**EXERCISE AIM**.
Lines that include "alumnado" make up the answer; copy all of them from the data below.
╭─ EXTRACTED INFORMATION
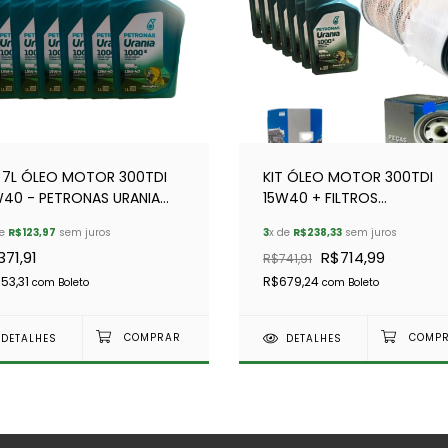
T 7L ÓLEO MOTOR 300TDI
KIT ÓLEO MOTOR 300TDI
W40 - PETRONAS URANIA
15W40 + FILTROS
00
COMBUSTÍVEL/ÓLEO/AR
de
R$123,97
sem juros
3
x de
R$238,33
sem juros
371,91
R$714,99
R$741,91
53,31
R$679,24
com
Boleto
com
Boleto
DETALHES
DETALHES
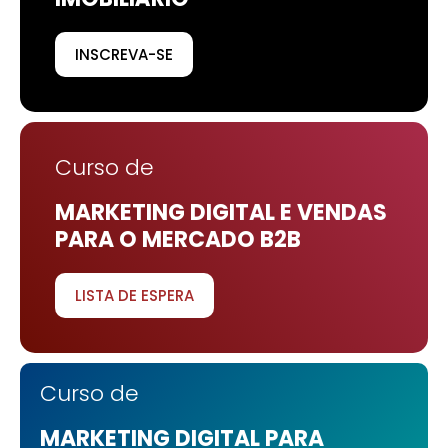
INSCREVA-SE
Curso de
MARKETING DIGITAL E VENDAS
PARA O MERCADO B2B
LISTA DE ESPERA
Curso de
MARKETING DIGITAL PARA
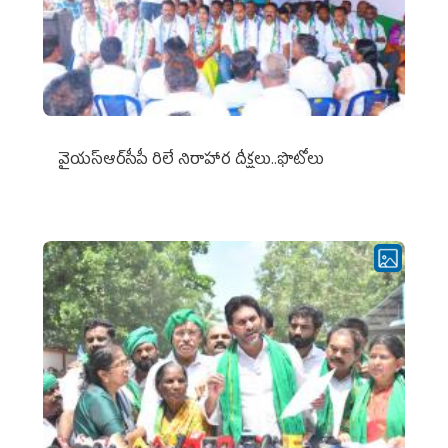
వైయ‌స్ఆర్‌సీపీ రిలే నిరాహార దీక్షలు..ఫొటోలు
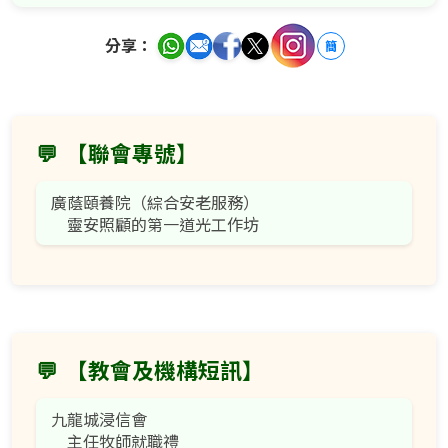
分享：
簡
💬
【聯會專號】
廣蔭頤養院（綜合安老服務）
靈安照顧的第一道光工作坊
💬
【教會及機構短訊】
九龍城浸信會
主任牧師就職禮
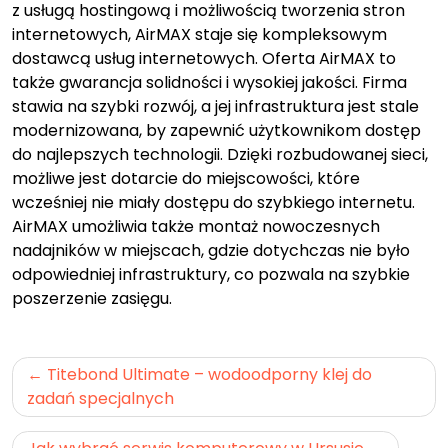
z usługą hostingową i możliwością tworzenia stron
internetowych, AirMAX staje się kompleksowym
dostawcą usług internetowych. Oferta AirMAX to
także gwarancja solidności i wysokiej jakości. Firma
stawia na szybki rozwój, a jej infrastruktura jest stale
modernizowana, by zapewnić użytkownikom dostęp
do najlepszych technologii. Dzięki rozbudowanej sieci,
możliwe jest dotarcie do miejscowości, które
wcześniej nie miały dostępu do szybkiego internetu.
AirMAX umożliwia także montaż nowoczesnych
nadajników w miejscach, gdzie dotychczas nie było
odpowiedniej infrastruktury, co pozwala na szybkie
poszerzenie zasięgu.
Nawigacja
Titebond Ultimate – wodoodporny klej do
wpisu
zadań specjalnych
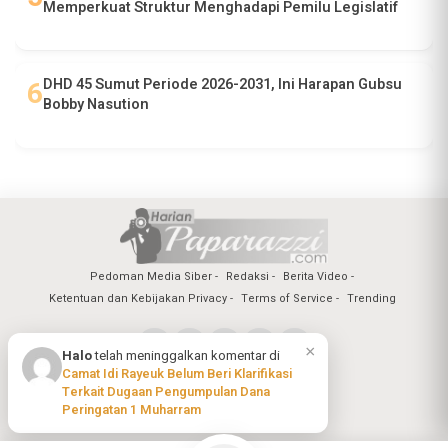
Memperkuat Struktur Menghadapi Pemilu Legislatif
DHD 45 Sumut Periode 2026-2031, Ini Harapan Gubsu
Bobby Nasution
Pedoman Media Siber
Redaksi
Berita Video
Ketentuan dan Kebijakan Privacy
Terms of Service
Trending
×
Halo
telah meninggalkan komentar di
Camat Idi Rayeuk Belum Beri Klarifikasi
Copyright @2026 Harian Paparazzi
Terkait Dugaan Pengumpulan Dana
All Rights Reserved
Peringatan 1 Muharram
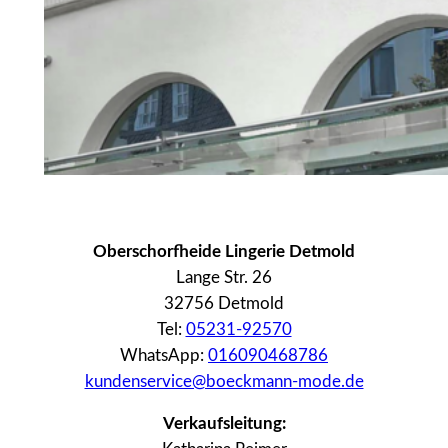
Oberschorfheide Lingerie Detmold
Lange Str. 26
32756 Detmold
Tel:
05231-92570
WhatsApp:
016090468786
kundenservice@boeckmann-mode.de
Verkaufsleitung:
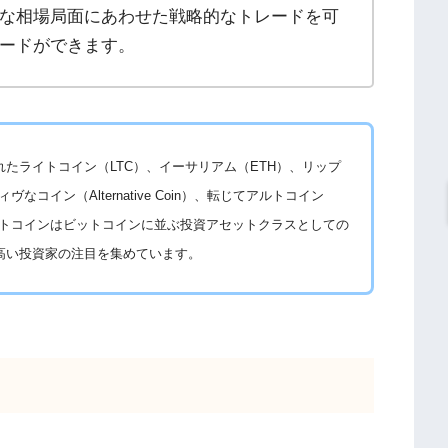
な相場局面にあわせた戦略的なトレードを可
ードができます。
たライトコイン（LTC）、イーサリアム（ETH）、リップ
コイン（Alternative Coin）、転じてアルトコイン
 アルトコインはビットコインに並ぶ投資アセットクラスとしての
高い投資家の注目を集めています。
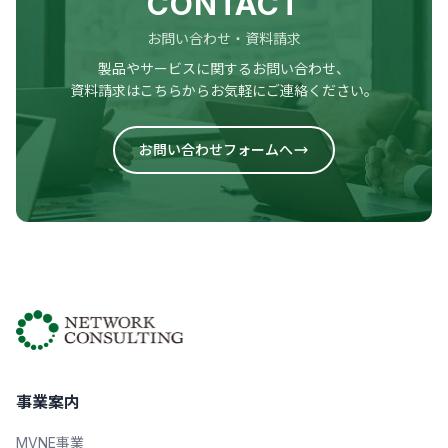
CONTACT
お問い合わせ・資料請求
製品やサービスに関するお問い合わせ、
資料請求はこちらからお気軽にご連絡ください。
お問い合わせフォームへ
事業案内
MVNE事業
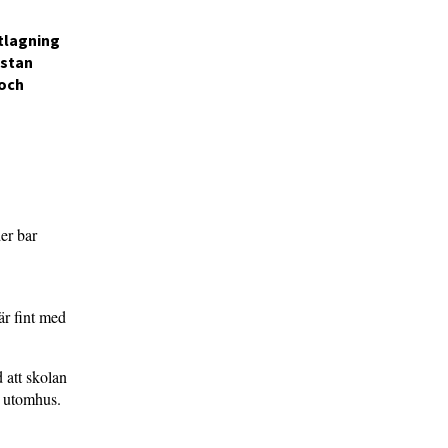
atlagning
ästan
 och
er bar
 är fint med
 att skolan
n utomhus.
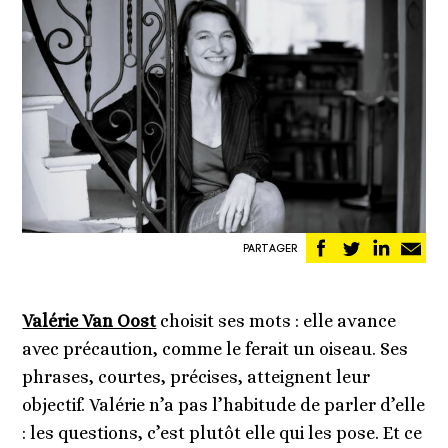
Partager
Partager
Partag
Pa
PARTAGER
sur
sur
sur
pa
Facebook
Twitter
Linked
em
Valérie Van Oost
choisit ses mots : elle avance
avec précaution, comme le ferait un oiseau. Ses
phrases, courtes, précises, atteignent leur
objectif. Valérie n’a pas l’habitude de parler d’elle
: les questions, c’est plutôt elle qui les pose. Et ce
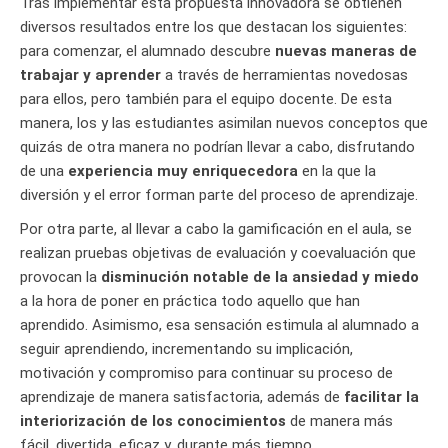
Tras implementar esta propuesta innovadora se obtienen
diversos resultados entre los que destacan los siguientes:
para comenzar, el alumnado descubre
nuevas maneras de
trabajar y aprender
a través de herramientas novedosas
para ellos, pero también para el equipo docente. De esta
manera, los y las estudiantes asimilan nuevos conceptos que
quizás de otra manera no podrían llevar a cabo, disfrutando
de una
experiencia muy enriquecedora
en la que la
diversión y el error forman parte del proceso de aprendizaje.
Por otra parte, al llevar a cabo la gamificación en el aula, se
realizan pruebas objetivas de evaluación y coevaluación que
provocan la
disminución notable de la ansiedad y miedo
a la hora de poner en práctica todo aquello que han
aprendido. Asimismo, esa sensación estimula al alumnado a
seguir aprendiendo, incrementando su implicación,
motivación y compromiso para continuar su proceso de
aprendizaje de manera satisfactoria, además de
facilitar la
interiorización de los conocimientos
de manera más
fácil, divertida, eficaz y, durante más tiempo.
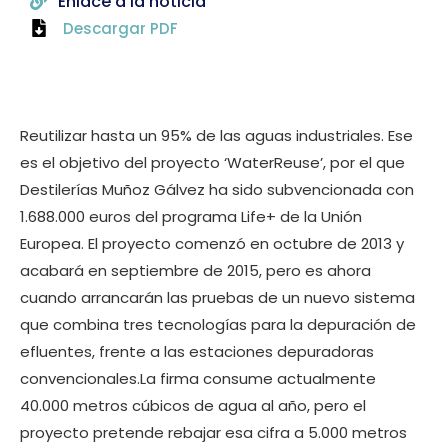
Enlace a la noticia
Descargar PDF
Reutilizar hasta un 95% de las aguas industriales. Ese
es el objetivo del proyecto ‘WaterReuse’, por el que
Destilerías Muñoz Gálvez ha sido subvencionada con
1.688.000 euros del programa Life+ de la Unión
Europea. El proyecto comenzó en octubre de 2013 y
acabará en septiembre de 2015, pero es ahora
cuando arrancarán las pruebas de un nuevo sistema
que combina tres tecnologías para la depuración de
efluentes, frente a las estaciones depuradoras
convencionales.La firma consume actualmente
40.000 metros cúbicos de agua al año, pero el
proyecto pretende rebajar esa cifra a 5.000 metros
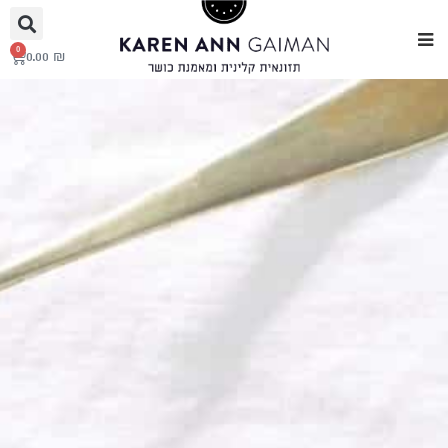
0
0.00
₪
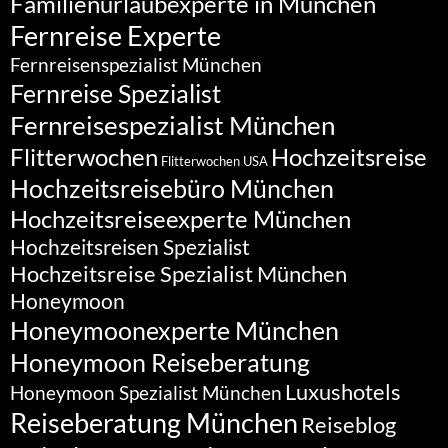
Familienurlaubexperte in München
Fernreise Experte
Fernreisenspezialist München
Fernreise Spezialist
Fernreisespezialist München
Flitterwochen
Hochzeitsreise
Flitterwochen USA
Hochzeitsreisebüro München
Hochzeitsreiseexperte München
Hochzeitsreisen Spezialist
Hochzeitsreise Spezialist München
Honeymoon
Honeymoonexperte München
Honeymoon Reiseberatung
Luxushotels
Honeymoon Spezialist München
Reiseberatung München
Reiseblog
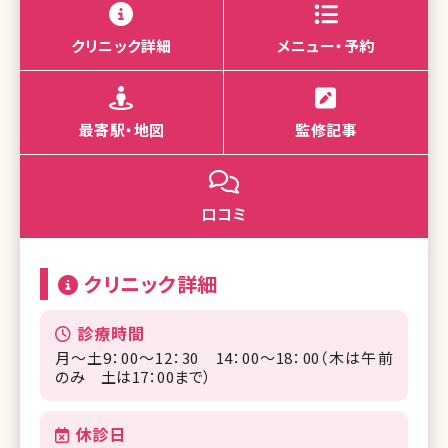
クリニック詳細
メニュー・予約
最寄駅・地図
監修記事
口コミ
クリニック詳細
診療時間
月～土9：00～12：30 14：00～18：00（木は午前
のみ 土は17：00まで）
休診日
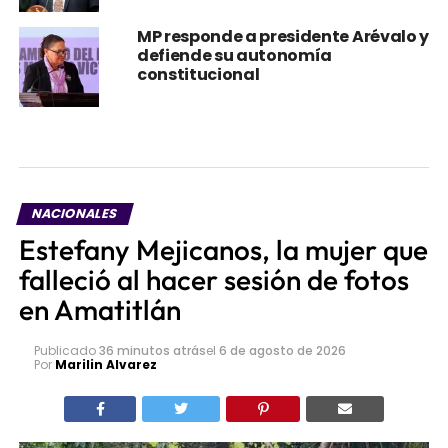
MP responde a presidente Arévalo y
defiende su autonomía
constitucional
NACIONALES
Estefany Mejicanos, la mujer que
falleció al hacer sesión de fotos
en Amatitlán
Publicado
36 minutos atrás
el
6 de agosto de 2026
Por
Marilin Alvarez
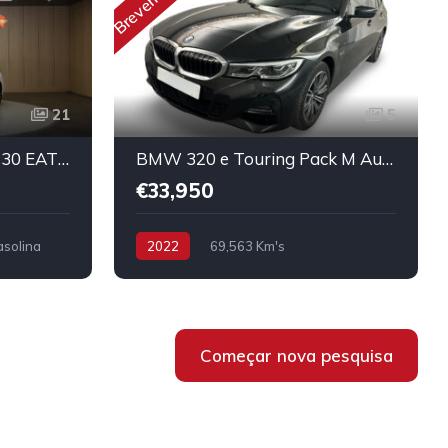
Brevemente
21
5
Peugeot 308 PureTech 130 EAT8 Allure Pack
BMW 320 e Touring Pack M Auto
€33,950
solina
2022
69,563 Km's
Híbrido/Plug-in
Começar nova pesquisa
╰─
**FINAL ANSWER**.
para comenzar, el alumnado descubre
aprendido. Asimismo, esa sensación estimula al alumnado a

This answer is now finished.